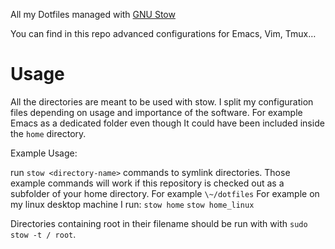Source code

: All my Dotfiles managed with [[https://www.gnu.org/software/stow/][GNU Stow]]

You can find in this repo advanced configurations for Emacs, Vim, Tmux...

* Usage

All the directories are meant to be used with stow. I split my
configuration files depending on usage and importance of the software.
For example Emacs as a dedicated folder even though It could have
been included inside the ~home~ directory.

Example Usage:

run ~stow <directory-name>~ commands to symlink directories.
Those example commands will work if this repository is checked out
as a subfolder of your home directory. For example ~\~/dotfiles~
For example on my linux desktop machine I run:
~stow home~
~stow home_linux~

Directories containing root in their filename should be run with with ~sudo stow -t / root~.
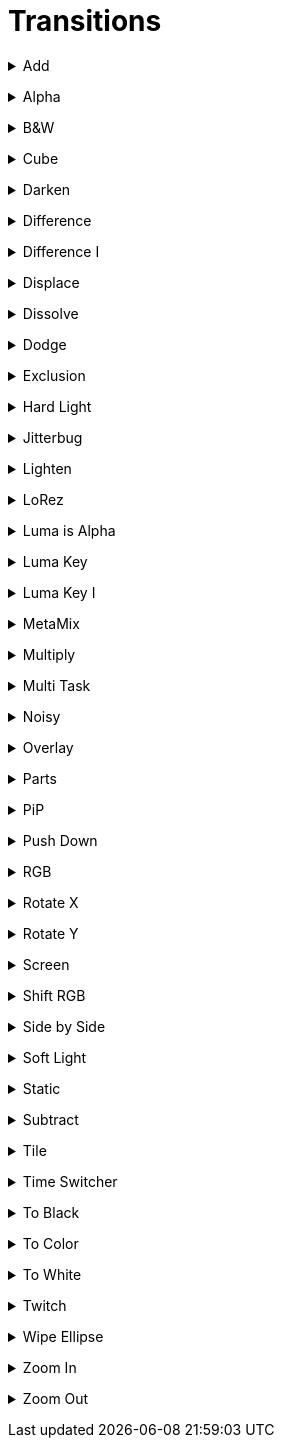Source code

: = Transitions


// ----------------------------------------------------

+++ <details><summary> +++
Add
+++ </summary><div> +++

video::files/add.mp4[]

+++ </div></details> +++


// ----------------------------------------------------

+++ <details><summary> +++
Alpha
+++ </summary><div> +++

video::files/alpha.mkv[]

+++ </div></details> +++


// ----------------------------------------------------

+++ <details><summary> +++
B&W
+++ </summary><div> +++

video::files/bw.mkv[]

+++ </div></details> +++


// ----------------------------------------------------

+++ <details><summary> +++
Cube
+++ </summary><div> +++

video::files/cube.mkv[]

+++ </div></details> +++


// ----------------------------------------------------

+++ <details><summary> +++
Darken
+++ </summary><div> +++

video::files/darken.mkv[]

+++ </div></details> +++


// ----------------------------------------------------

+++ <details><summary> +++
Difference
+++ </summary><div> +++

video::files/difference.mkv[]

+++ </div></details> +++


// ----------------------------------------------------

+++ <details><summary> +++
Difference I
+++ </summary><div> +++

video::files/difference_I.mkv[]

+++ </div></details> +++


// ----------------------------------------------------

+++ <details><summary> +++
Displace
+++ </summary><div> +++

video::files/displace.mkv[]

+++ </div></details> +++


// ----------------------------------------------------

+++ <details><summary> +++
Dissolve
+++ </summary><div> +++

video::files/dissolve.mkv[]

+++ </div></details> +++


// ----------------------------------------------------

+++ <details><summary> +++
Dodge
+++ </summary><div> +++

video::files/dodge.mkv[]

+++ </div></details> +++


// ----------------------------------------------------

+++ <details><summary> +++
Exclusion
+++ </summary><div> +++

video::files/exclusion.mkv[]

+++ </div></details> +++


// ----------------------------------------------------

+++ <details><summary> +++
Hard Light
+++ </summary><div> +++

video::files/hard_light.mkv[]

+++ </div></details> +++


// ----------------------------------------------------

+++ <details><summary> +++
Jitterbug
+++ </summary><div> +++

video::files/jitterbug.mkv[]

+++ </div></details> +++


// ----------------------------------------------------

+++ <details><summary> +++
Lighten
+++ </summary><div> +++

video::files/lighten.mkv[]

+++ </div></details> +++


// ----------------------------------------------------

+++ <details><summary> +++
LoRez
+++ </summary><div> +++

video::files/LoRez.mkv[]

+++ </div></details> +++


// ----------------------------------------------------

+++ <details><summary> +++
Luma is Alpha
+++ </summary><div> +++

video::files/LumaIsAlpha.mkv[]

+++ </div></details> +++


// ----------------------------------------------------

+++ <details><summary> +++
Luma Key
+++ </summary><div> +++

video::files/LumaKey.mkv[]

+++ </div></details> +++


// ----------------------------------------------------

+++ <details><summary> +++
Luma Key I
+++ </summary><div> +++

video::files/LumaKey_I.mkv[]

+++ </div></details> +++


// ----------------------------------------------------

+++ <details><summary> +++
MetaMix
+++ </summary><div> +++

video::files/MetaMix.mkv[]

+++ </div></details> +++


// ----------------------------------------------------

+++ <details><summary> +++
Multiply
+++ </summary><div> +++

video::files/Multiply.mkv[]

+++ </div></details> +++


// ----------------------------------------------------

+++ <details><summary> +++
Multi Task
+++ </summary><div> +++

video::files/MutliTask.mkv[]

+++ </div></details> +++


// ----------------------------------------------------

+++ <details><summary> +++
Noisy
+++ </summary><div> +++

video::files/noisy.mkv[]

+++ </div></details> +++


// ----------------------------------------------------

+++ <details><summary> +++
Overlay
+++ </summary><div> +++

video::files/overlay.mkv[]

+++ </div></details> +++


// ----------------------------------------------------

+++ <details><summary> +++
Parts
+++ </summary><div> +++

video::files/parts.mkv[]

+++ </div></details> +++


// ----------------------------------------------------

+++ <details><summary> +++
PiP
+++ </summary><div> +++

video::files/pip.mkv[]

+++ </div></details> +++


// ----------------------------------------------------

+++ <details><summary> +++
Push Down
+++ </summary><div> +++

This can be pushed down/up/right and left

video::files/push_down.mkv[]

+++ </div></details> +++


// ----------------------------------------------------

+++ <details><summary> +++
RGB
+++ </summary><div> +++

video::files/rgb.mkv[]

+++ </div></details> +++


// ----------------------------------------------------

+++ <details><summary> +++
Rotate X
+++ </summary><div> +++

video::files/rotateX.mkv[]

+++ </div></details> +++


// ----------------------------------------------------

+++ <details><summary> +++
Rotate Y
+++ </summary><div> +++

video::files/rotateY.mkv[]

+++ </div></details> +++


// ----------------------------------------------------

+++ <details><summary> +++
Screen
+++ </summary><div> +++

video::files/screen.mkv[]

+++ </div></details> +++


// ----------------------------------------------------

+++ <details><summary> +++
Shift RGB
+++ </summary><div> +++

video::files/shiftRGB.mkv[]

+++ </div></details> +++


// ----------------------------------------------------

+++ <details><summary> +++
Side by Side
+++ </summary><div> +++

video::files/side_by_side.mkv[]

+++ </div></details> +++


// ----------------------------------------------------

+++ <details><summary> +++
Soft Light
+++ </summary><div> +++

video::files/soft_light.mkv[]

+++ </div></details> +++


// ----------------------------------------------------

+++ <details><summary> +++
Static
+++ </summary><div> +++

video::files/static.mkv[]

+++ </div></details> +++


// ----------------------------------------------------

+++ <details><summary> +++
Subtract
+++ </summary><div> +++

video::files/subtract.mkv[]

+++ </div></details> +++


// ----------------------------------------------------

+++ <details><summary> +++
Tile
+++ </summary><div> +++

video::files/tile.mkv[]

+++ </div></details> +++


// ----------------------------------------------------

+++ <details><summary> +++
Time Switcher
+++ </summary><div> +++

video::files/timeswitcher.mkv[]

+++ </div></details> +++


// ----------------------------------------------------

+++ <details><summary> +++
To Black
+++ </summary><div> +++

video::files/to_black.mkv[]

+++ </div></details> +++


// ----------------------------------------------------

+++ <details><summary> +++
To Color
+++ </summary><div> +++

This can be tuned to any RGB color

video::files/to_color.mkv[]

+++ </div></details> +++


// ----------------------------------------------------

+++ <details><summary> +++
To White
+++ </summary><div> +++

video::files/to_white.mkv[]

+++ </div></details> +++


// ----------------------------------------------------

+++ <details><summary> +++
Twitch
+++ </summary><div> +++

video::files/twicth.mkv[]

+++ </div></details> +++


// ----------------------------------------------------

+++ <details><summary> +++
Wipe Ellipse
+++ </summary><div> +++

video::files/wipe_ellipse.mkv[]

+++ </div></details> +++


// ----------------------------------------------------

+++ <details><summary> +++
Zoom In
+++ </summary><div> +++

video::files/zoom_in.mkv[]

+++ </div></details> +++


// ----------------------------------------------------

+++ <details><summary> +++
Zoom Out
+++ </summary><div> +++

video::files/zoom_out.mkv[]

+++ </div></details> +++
-.-.-
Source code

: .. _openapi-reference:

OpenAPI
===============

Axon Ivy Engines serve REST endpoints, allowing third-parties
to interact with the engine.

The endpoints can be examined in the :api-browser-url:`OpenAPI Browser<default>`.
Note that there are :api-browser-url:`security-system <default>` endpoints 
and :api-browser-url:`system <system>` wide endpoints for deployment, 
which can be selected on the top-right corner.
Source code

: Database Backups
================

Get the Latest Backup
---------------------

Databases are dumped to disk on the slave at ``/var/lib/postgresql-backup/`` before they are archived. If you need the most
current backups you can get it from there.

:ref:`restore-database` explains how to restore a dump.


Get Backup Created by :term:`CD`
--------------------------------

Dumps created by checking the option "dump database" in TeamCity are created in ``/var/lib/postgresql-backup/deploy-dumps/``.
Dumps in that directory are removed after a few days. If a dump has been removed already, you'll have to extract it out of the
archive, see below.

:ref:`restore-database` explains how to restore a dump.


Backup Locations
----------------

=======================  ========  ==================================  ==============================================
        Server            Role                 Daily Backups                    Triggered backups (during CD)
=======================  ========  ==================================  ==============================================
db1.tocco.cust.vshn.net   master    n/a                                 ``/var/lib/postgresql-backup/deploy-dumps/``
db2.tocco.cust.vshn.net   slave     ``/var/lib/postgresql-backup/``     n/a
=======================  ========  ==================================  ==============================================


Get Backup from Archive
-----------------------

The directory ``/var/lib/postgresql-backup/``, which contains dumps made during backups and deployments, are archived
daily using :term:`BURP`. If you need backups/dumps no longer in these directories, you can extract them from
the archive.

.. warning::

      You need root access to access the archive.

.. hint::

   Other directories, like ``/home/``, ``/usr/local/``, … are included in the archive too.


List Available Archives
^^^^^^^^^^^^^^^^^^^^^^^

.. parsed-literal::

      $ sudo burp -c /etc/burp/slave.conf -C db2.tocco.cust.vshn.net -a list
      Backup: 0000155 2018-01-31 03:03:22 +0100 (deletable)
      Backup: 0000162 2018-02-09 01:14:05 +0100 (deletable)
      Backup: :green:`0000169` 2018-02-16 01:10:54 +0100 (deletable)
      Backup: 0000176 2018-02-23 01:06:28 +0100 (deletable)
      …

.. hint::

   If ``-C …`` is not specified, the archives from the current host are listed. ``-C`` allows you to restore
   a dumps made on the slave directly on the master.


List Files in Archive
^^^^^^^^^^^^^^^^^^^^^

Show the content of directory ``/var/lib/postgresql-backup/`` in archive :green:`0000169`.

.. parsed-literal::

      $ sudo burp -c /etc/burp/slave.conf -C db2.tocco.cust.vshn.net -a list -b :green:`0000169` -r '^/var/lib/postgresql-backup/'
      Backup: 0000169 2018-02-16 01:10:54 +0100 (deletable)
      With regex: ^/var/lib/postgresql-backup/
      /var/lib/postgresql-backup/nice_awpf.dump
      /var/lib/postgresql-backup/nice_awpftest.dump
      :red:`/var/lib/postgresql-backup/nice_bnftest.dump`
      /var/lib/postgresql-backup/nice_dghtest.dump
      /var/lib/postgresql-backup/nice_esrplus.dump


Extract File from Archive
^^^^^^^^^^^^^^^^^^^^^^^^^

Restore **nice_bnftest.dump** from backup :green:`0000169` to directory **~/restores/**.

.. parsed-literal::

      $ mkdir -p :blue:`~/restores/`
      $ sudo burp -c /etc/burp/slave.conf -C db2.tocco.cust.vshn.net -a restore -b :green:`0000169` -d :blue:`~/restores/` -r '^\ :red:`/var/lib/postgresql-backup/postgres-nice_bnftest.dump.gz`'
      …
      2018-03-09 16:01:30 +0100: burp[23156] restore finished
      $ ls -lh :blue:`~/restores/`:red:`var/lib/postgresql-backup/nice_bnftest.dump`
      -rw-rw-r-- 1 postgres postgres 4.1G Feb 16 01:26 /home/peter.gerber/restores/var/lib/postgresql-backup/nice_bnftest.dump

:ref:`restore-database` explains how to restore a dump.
-.-.-
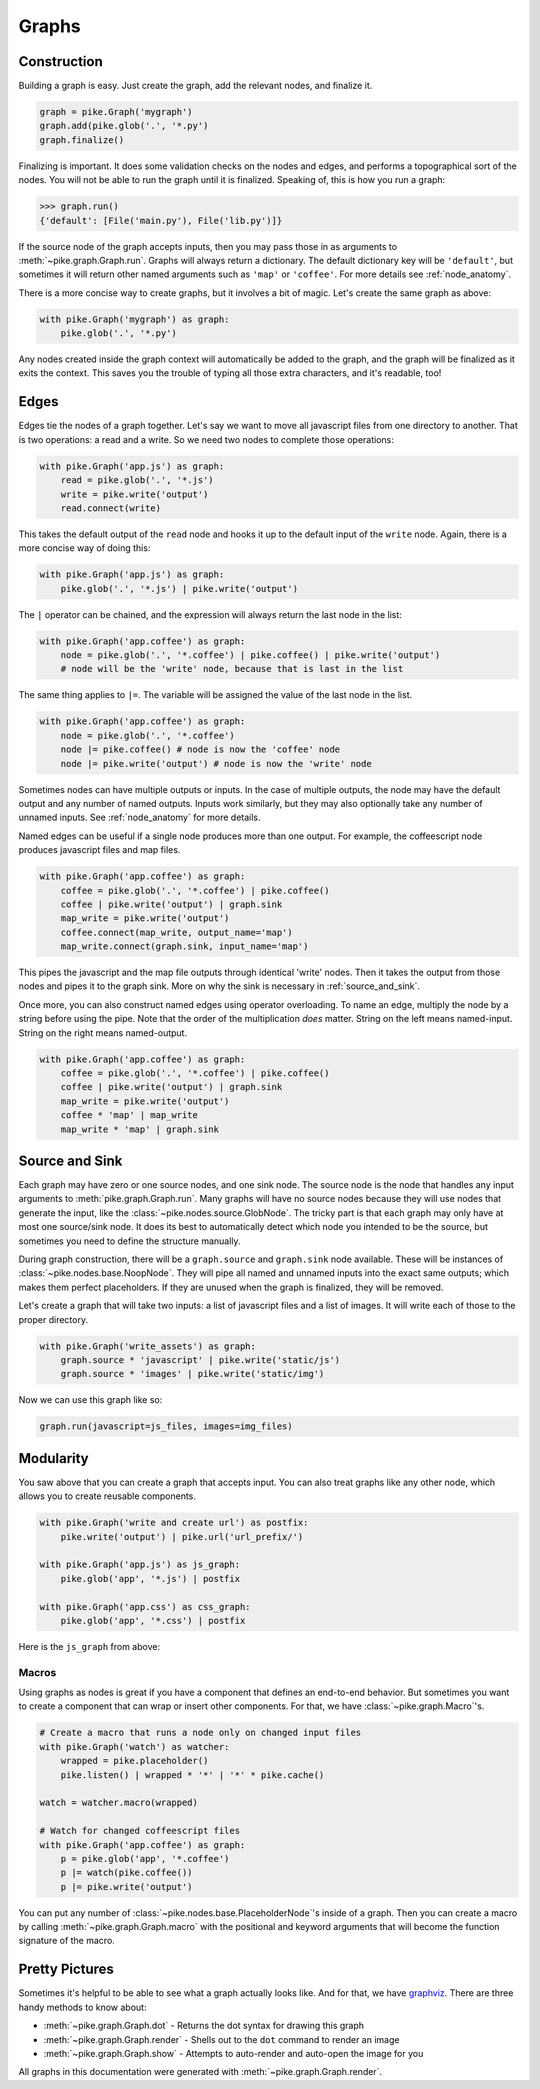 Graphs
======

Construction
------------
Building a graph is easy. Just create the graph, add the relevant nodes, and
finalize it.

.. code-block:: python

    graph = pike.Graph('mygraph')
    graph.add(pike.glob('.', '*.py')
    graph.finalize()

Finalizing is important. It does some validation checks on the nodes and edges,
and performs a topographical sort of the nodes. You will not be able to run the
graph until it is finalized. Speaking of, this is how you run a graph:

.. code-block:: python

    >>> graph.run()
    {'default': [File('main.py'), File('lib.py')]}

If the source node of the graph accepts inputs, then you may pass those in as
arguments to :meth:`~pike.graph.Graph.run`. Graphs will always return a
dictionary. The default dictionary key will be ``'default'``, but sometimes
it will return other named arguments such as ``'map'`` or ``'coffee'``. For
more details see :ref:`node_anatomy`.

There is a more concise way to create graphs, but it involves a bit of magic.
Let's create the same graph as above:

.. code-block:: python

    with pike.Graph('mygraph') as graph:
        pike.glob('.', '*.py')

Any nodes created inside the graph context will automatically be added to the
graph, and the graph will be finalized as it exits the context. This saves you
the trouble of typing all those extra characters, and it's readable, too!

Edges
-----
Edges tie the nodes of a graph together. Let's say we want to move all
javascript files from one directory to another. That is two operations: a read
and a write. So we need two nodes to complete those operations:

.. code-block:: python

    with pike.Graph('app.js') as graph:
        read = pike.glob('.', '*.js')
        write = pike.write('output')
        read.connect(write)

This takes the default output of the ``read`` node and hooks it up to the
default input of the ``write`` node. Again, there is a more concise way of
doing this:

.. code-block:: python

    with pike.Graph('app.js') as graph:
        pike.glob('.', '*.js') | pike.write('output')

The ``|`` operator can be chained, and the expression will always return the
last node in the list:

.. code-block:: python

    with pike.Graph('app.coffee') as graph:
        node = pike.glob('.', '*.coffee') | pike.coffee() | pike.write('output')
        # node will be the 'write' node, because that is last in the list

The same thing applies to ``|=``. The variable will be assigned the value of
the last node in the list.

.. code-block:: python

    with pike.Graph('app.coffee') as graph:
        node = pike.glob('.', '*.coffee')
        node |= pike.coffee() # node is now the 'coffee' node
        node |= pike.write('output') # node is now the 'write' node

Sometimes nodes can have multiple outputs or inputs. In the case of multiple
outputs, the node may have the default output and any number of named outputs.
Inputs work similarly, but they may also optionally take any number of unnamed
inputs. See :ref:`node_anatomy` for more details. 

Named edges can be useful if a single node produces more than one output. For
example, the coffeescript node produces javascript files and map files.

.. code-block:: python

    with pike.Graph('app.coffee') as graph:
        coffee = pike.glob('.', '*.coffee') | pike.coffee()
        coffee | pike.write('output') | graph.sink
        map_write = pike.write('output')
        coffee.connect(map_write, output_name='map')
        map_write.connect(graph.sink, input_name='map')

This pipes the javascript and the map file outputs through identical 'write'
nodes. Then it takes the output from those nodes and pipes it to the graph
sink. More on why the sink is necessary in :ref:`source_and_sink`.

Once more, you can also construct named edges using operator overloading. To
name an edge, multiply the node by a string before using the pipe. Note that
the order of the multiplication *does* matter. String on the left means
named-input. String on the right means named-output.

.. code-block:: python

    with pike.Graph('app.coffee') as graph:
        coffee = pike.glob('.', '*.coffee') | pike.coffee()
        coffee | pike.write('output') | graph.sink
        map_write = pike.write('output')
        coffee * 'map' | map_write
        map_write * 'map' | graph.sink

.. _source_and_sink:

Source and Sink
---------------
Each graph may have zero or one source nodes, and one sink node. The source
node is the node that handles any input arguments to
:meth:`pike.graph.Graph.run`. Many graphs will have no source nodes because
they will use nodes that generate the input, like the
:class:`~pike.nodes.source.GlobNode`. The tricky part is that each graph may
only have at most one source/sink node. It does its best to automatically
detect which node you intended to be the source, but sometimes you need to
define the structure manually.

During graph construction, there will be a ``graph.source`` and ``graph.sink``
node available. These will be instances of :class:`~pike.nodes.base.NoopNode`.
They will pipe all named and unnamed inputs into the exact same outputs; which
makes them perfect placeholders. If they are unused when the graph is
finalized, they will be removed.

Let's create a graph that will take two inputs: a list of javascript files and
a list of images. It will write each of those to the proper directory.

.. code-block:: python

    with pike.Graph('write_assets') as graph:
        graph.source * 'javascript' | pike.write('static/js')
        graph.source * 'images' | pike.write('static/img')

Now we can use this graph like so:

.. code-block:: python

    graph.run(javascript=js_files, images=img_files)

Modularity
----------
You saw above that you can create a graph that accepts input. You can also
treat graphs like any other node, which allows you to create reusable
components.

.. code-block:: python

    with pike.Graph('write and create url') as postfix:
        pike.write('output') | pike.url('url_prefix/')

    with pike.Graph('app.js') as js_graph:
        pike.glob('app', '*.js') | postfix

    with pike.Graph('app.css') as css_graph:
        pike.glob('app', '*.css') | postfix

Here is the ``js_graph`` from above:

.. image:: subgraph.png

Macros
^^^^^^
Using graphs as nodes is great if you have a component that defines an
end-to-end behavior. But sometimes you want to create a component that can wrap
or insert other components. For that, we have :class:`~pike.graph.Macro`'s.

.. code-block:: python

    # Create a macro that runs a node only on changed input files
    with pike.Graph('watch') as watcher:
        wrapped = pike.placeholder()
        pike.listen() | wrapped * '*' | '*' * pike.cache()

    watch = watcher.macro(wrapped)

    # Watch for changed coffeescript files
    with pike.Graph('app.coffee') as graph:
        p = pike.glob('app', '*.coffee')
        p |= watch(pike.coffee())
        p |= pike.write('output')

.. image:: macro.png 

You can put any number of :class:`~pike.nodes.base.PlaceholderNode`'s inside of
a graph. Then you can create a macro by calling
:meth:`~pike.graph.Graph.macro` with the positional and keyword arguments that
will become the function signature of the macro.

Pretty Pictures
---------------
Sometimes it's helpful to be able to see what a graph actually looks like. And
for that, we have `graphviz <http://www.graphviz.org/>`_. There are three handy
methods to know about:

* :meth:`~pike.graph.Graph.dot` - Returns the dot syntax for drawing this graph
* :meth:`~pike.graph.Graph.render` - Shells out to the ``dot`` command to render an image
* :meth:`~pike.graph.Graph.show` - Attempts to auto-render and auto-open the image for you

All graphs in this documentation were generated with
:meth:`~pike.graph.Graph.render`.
-.-.-
§ Task objective:
Going through the listing above, copy out every line that has the string "removed".

§ Reply to the exercise:
Dumps in that directory are removed after a few days. If a dump has been removed already, you'll have to extract it out of the
finalized, they will be removed.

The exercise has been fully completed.